Elínborg gazed at the grave marker. The torch went out. She heard footsteps fading into the distance, and realised that she had been left alone in the churchyard.

30

It took Elínborg a long time to get to sleep, and after a few hours’ rest she got up early. Overnight the wind had dropped, and a light snow was falling. She did not know whether she would see the girl again, nor why she had taken her down to the churchyard. Elínborg had managed to read the inscription on the grave marker: it was a woman’s name. She thought about the woman who lay in the grave, the flowers someone had recently placed there, the story buried in the earth, an enigma.

She stayed in her room all morning, making phone calls to Reykjavík and preparing herself for the day.
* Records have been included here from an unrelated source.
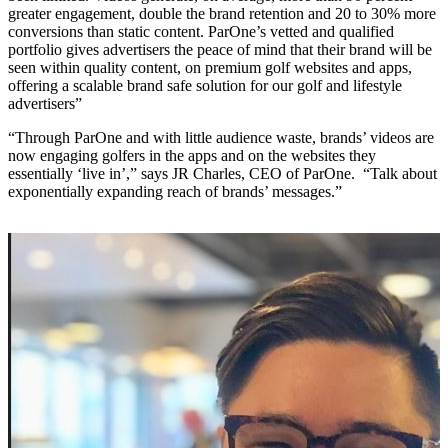
greater engagement, double the brand retention and 20 to 30% more
conversions than static content. ParOne’s vetted and qualified
portfolio gives advertisers the peace of mind that their brand will be
seen within quality content, on premium golf websites and apps,
offering a scalable brand safe solution for our golf and lifestyle
advertisers”
“Through ParOne and with little audience waste, brands’ videos are
now engaging golfers in the apps and on the websites they
essentially ‘live in’,” says JR Charles, CEO of ParOne. “Talk about
exponentially expanding reach of brands’ messages.”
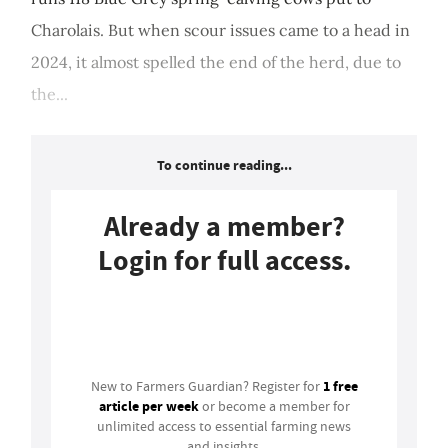
Charolais. But when scour issues came to a head in
2024, it almost spelled the end of the herd, due to
the...
To continue reading...
Already a member?
Login for full access.
Login
1 free
New to Farmers Guardian? Register for
article per week
or become a member for
unlimited access to essential farming news
and insights.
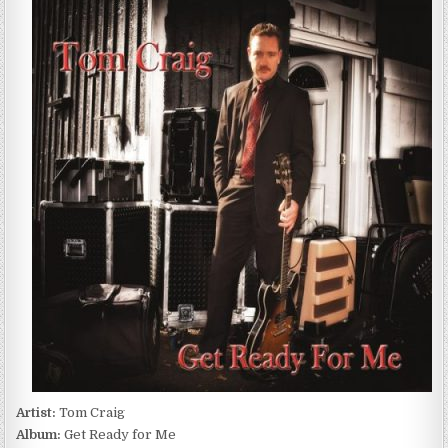
CRAIG
–
GET
READY
FOR
ME
(2016)
Artist:
Tom Craig
Album:
Get Ready for Me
It was early afternoon when she strolled down to the restaurant. Although the lunchtime rush was over, some customers still lingered. Lauga had someone helping her in the kitchen. Elínborg ordered bacon and egg and a coffee. She felt that the other diners were looking at her askance, as if she were an intruder, but she pretended not to notice. She took her time, lingered over her lunch, and had a second cup of coffee while she observed her surroundings.

Lauga took Elínborg’s empty plate, and wiped the table top. ‘When do you think you’ll be going back to the city?’ she asked.

‘That depends,’ said Elínborg. ‘The village does have certain things to offer, even though nothing ever happens here.’

‘No, I suppose not,’ said Lauga. ‘I hear you were out all night.’

‘Really?’

‘Rumour around the village,’ explained Lauga. ‘There are plenty of rumours here. You shouldn’t believe everything you’re told in a place like this. I hope you’re not going to put your faith in rumour.’

‘No, I have no intention of doing so,’ said Elínborg. ‘Is it likely to snow today, do you know?’ she asked, glancing out of the window. She did not like the look of the overcast sky.